> _Problem to work on_: What is needed is an exact retyping of the records below, from the first line through the line that contains "of objective morality".

> _Data under study_:
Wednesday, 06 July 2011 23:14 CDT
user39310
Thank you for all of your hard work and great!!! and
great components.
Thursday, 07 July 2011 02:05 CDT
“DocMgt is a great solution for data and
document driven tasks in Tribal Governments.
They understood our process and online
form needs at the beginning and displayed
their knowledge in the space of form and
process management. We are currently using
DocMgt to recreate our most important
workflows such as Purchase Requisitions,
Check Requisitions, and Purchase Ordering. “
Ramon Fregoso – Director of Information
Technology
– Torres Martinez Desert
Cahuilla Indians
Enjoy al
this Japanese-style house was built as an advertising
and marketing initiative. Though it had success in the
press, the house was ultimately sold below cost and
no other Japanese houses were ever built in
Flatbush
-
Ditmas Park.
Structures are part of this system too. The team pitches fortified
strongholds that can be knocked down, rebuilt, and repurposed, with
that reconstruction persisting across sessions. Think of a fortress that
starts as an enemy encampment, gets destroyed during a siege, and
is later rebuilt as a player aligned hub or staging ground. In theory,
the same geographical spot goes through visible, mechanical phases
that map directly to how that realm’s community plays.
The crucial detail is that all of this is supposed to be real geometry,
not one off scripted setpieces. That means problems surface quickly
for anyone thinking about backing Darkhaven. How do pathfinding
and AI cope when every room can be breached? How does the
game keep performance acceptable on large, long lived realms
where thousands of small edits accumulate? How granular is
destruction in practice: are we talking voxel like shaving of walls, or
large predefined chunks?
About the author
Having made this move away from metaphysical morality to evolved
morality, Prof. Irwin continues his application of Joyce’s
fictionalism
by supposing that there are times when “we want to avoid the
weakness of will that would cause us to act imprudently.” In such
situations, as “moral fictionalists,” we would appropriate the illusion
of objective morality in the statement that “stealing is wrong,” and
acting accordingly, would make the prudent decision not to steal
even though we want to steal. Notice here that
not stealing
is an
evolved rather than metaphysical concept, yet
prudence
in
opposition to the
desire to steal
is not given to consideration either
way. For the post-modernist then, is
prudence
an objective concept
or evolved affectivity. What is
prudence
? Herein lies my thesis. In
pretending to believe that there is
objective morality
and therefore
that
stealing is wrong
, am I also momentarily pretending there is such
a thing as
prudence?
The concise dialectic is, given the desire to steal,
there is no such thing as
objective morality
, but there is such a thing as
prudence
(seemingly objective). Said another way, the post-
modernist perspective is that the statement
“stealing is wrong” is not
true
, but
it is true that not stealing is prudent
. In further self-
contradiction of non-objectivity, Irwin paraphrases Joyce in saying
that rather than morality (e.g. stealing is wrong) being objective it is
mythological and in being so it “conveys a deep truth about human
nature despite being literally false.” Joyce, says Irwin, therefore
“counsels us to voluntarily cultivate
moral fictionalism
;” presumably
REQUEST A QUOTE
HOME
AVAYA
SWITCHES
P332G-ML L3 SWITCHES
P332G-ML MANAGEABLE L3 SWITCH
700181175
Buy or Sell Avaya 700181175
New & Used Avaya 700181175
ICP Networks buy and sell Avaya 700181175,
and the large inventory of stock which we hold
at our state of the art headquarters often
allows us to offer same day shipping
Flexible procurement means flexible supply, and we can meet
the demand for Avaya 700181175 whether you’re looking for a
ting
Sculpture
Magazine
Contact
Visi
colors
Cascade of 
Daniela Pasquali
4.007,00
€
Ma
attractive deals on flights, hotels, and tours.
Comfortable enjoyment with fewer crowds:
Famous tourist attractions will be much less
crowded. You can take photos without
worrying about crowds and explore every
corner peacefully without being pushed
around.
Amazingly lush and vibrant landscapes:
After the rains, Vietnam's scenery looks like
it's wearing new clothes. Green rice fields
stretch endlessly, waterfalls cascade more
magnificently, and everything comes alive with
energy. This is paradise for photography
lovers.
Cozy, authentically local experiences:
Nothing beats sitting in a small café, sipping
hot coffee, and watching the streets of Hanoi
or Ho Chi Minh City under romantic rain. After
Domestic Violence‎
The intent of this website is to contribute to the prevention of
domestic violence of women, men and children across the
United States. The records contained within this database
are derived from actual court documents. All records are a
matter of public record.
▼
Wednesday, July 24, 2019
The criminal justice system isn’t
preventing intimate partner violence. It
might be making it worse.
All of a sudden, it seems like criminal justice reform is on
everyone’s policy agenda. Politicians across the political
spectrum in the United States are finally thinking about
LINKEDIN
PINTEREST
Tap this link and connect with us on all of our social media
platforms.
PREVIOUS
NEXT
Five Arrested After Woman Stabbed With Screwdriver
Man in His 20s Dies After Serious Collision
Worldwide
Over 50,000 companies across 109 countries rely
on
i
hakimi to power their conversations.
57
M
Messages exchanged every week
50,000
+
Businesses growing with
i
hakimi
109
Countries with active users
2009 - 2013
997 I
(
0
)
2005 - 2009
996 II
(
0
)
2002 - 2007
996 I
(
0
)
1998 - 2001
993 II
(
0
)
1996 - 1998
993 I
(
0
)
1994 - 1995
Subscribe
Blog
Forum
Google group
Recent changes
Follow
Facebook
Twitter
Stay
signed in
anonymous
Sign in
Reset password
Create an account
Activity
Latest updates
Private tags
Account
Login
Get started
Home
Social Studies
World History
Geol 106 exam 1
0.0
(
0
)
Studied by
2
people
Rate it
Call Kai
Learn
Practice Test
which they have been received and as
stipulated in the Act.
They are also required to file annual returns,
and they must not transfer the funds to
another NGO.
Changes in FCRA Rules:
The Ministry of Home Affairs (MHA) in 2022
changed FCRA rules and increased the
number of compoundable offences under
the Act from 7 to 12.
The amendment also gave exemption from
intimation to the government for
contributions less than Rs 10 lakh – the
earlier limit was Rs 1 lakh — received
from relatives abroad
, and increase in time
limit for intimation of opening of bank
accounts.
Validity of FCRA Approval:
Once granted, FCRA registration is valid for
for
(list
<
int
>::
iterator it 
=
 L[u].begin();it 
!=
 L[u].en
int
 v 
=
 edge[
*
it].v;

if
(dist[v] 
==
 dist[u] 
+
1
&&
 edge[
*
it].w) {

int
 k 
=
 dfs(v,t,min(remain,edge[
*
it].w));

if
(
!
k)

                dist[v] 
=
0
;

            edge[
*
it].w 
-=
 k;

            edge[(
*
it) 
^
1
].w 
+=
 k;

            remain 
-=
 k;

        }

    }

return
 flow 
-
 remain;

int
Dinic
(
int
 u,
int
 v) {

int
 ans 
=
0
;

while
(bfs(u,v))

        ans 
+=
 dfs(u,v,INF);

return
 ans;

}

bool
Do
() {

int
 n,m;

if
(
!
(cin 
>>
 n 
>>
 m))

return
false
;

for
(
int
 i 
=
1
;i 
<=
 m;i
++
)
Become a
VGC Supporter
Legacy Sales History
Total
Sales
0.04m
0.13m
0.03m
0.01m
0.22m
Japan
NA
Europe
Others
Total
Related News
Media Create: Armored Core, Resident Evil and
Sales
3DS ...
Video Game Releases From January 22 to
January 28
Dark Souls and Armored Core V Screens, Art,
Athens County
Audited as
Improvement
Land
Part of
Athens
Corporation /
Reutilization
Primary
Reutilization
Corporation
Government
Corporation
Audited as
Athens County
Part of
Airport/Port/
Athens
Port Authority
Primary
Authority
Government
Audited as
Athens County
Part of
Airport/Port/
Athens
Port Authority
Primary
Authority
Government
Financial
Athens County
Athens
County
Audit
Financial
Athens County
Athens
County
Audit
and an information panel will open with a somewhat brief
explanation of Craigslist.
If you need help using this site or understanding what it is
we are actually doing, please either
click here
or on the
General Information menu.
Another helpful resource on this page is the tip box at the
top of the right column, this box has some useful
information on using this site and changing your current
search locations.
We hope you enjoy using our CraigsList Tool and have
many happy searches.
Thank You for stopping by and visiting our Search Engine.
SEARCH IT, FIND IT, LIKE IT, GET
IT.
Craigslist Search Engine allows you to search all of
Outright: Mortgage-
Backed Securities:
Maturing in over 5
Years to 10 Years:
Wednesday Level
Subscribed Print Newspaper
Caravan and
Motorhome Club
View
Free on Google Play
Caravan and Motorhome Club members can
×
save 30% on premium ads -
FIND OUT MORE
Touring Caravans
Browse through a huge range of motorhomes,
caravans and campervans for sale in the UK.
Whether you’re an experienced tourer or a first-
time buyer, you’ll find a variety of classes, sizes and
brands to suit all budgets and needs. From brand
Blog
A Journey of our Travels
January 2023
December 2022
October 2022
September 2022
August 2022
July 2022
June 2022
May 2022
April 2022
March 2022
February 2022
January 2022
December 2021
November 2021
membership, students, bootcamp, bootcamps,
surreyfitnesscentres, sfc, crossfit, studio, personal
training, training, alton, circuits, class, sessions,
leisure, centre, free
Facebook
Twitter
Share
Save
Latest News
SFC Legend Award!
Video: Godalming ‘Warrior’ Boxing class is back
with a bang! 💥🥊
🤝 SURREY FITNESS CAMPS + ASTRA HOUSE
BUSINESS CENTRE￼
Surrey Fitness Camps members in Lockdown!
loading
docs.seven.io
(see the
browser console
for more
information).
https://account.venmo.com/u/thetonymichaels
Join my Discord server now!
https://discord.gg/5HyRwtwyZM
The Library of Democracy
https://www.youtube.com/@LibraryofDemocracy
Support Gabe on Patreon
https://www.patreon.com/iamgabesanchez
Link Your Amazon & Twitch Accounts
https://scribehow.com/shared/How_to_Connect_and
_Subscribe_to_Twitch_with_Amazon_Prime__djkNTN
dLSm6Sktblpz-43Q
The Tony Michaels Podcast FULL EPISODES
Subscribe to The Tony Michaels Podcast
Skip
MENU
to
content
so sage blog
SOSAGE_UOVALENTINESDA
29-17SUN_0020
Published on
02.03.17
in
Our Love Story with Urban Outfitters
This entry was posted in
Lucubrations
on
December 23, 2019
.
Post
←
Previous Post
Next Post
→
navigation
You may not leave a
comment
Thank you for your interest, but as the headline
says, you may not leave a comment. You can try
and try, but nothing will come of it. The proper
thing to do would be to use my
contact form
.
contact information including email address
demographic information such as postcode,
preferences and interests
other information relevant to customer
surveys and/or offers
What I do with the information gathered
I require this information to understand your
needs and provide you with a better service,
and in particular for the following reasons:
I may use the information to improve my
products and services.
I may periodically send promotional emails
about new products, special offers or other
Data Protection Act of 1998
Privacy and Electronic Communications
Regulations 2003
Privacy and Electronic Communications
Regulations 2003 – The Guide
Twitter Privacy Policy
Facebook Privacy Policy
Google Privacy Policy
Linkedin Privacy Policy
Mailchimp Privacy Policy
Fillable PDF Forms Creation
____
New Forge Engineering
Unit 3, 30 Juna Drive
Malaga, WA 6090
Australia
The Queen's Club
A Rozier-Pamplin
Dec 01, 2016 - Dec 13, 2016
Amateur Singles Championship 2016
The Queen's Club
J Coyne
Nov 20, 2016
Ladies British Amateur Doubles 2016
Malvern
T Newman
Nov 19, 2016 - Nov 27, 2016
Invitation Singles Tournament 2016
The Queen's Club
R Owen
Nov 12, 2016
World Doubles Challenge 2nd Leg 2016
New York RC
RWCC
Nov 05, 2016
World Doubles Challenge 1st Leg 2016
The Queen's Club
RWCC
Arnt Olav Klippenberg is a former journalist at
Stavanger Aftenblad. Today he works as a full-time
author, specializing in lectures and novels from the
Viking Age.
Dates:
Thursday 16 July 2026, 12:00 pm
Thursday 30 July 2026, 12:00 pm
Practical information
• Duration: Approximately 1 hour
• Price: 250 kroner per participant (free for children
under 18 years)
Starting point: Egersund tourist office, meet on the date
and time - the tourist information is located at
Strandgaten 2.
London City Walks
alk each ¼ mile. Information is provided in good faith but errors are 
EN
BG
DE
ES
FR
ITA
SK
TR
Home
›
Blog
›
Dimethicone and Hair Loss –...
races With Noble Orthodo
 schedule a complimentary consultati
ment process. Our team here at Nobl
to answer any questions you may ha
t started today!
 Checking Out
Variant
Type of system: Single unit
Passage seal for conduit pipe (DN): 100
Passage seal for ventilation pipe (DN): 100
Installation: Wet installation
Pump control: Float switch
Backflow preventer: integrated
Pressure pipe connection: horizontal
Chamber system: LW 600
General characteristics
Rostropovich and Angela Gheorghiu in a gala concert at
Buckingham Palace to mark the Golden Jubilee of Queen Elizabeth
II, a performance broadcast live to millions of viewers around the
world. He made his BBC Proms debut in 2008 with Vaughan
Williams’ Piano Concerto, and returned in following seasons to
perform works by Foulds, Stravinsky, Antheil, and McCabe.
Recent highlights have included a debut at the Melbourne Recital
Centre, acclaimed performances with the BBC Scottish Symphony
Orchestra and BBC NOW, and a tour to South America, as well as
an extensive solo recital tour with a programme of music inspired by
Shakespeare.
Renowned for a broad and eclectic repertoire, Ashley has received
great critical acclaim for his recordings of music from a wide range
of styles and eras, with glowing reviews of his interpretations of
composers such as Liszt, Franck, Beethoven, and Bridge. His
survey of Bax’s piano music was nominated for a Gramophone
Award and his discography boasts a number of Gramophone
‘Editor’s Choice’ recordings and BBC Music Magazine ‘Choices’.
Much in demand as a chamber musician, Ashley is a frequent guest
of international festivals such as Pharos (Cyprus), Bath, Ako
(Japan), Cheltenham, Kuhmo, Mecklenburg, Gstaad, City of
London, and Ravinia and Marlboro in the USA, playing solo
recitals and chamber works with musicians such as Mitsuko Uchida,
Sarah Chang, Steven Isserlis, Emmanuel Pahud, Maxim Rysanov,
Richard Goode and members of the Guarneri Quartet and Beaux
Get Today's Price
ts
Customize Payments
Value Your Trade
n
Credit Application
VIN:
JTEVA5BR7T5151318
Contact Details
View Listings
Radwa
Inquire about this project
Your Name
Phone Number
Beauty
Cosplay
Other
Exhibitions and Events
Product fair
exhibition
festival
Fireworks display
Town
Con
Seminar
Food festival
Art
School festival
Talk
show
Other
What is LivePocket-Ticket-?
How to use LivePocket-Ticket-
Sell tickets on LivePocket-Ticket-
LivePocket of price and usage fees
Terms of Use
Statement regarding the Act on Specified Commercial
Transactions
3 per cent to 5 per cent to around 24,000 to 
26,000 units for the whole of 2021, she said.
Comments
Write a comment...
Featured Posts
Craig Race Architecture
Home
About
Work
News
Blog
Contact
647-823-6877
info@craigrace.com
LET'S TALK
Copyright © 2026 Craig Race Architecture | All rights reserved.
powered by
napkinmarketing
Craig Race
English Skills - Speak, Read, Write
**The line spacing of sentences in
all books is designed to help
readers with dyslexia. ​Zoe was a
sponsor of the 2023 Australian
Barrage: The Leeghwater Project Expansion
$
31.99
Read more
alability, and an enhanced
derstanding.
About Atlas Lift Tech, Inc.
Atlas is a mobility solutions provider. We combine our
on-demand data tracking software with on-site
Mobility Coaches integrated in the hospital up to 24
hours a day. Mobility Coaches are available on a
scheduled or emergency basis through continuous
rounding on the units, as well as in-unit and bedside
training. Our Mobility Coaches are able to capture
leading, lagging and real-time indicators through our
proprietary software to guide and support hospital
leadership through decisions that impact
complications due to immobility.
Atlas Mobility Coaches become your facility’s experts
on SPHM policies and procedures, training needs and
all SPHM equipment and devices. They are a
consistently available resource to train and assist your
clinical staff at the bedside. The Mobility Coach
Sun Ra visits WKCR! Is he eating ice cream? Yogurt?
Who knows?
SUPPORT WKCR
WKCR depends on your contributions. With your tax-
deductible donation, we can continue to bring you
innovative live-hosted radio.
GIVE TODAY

> _Answer section_:
Wednesday, 06 July 2011 23:14 CDT
user39310
Thank you for all of your hard work and great!!! and
great components.
Thursday, 07 July 2011 02:05 CDT
“DocMgt is a great solution for data and
document driven tasks in Tribal Governments.
They understood our process and online
form needs at the beginning and displayed
their knowledge in the space of form and
process management. We are currently using
DocMgt to recreate our most important
workflows such as Purchase Requisitions,
Check Requisitions, and Purchase Ordering. “
Ramon Fregoso – Director of Information
Technology
– Torres Martinez Desert
Cahuilla Indians
Enjoy al
this Japanese-style house was built as an advertising
and marketing initiative. Though it had success in the
press, the house was ultimately sold below cost and
no other Japanese houses were ever built in
Flatbush
-
Ditmas Park.
Structures are part of this system too. The team pitches fortified
strongholds that can be knocked down, rebuilt, and repurposed, with
that reconstruction persisting across sessions. Think of a fortress that
starts as an enemy encampment, gets destroyed during a siege, and
is later rebuilt as a player aligned hub or staging ground. In theory,
the same geographical spot goes through visible, mechanical phases
that map directly to how that realm’s community plays.
The crucial detail is that all of this is supposed to be real geometry,
not one off scripted setpieces. That means problems surface quickly
for anyone thinking about backing Darkhaven. How do pathfinding
and AI cope when every room can be breached? How does the
game keep performance acceptable on large, long lived realms
where thousands of small edits accumulate? How granular is
destruction in practice: are we talking voxel like shaving of walls, or
large predefined chunks?
About the author
Having made this move away from metaphysical morality to evolved
morality, Prof. Irwin continues his application of Joyce’s
fictionalism
by supposing that there are times when “we want to avoid the
weakness of will that would cause us to act imprudently.” In such
situations, as “moral fictionalists,” we would appropriate the illusion
of objective morality in the statement that “stealing is wrong,” and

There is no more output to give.